Friday, July 24, 2009

shadows.

edit: funny cos i just thought about me dying and then being in front of God and the book of life after reading enochs blog. this random thought got more epic as i realized i was probably screwed. lets make that a definitely. it was quite disturbing.

i was always asked if i loved God. and i said yes. but i never really realized until now that if you did love God you would have the total holiness, be God-like thing down. you would have to be doing everything right. i wondered if i loved God enough or even at all. also disturbing.

i have lots more feelings to type down but im tai tired la. its 2am? LOL.
thinking about this really raised a new set of tough questions.

one revelation of many God will reveal.
talk about feeling insignifigant lols. coolios.
well g'nite y'all



the past.

i know i've sinned.
i know i've been forgiven.
but the guilt for my sin remains.
but how can i live with myself.
betraying he who loves me.
i have no excuses.
i can't just say im human and walk away.
im a child of God.
better things are expected of me.
i know that.
its time to walk into the Light.
the time is now.

lol just noticed these two posts were about turning things around. interesting lol.
this was just be being dumb and shooting out hopefully relevant feelings of mine.

may there be more added to this

Friday, July 17, 2009

all is not quiet.

lol stopped blogging for a while

well i guess its time to start up again. lol, since i stopped there have been just as many problems as before, reoccuring problems. one those types of problems you just put a band-aid on it and then just comes off. a temporary fix i guess you can call it.
started reading more often again, in joshua. joshua came right after the great moses, and good things were expected of him. one person once told me about joshua and it sparked a thought and brang me back to read it. in the first chapter the Lord tells joshua to be strong and courageous, many times. i think it was like 3-4 lol. he also tells him to be careful and obey what the Lord tells him to do. the Lord also reassures joshua that he will be rewarded and that the Lord will always be by his side.
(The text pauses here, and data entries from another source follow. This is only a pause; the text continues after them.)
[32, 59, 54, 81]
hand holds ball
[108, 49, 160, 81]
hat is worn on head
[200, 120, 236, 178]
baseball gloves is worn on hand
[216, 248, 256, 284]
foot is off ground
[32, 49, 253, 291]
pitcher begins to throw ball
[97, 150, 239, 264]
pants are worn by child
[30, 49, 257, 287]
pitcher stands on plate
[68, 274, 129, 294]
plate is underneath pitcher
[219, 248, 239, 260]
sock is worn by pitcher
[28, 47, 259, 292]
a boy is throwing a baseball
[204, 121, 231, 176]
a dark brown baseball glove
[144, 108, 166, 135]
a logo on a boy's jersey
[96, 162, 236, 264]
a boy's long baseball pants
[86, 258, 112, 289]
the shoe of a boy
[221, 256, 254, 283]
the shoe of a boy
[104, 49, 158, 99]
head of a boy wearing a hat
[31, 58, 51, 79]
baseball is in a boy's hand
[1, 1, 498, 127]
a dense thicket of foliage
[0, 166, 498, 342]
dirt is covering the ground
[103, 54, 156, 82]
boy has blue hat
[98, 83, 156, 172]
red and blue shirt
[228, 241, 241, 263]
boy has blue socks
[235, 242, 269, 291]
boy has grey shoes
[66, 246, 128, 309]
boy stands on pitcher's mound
awesome starting chapter lol.

i guess God always told me to like be strong, careful and obey him. i'd like to wager that he told me he'd be there to help me along too. i guess i've never really listened. i've had these times where i start something and really want to achieve it and no real harvest for me to reap? i guess i messed up, and tried to do something more but it never really worked out. i got reminded that if i loved God i'd be doing everything right. and i guess i didnt love God enough and thats why i failed. its like im joshua. im christian (leader of Gods people in joshs situatuion) and things are expected of me because im christian (i have to lead these people that moses just lead to conquer the rest of canaan etc)

in one of my early blogs i talked about dbz and doing things WITH God. how ironic it is to be stuck failing at what im preaching? ive hit bottom. totally cold. sad. how badly do i wanna of this rut. so bad.

i knew Jesus was with me the whole time i fell from grace. he didnt want to catch me at that moment for a reason. one day he'll tell me why. but he was there, always giving me a nudge, asking me when id get back with him. he wouldnt just let me forget about whats the true meaning behind my life. even though the roof, windows and walls were ripped off by the storm i still had the foundation. i know i can build it all back with him telling me how.


i guess ill end of by asking for prayer, sorry for the incoherent comeback blog lol.